Estimating vehicle damage can be difficult when one is only allowed to look at the outside of the vehicle. Auto estimators are trained to see the potential damage, but even they sometimes find bigger problems once the vehicle has been taken apart. Lay persons without that kind of experience can make huge errors in estimating the damage caused by an accident. Two parties can leave the scene of an auto accident thinking their property damage is merely cosmetic only to find out during a tune up that the damage is more severe, expensive to fix, and too dangerous to ignore.

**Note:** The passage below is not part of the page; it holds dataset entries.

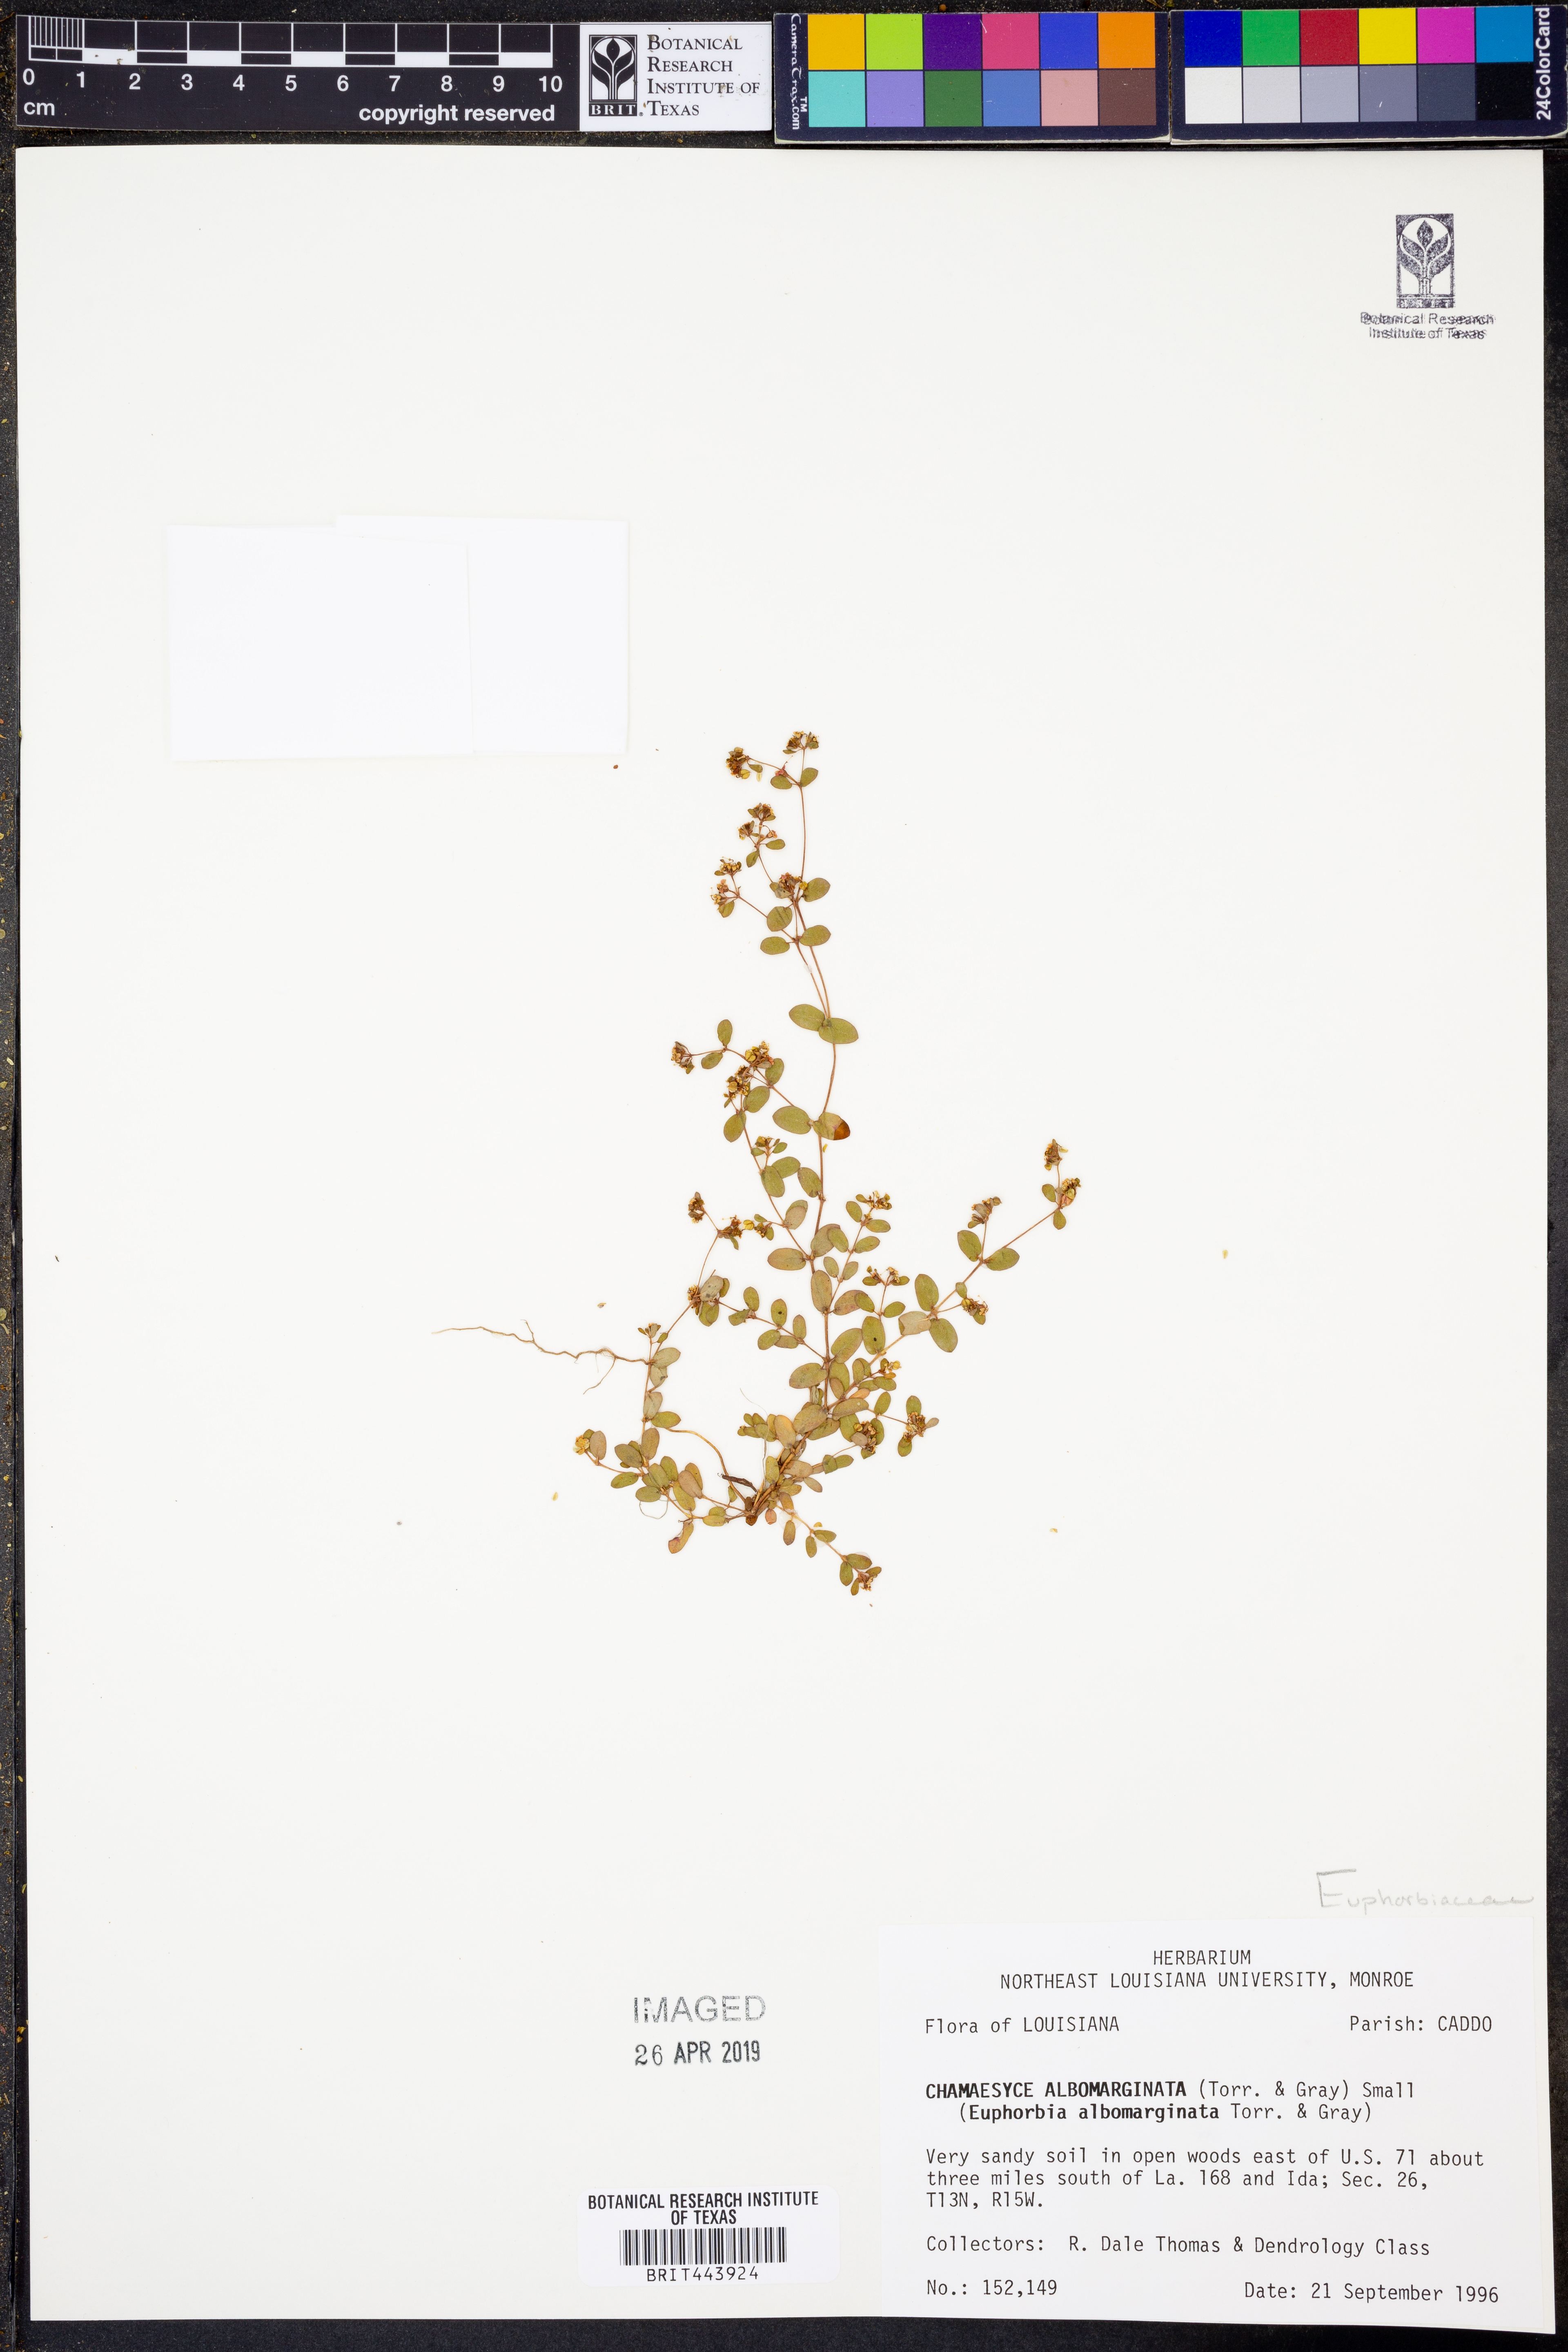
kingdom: Plantae
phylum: Tracheophyta
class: Magnoliopsida
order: Malpighiales
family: Euphorbiaceae
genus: Euphorbia
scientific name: Euphorbia albomarginata
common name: Whitemargin sandmat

In order to protect yourself from any surprises, last-minute expenses, and unforeseen liability, always report an accident that involves two people and their property. If two drivers and two vehicles are involved, report the accident. If one driver, one automobile, and someone else’s fence is involved, report it. If you are in an accident and any of the things that are damaged do not belong to you, report the accident to the police and the insurance company.
The damage can appear to be minor and easily fixed but this can change upon further inspection and as time goes on. If you reported the accident in a timely manner, once the truth comes to light, you will have a police report to use as evidence in an insurance claim to help cover damages. If you do not report promptly, the police will be able to offer you nothing as evidence and your insurance may deny your claim.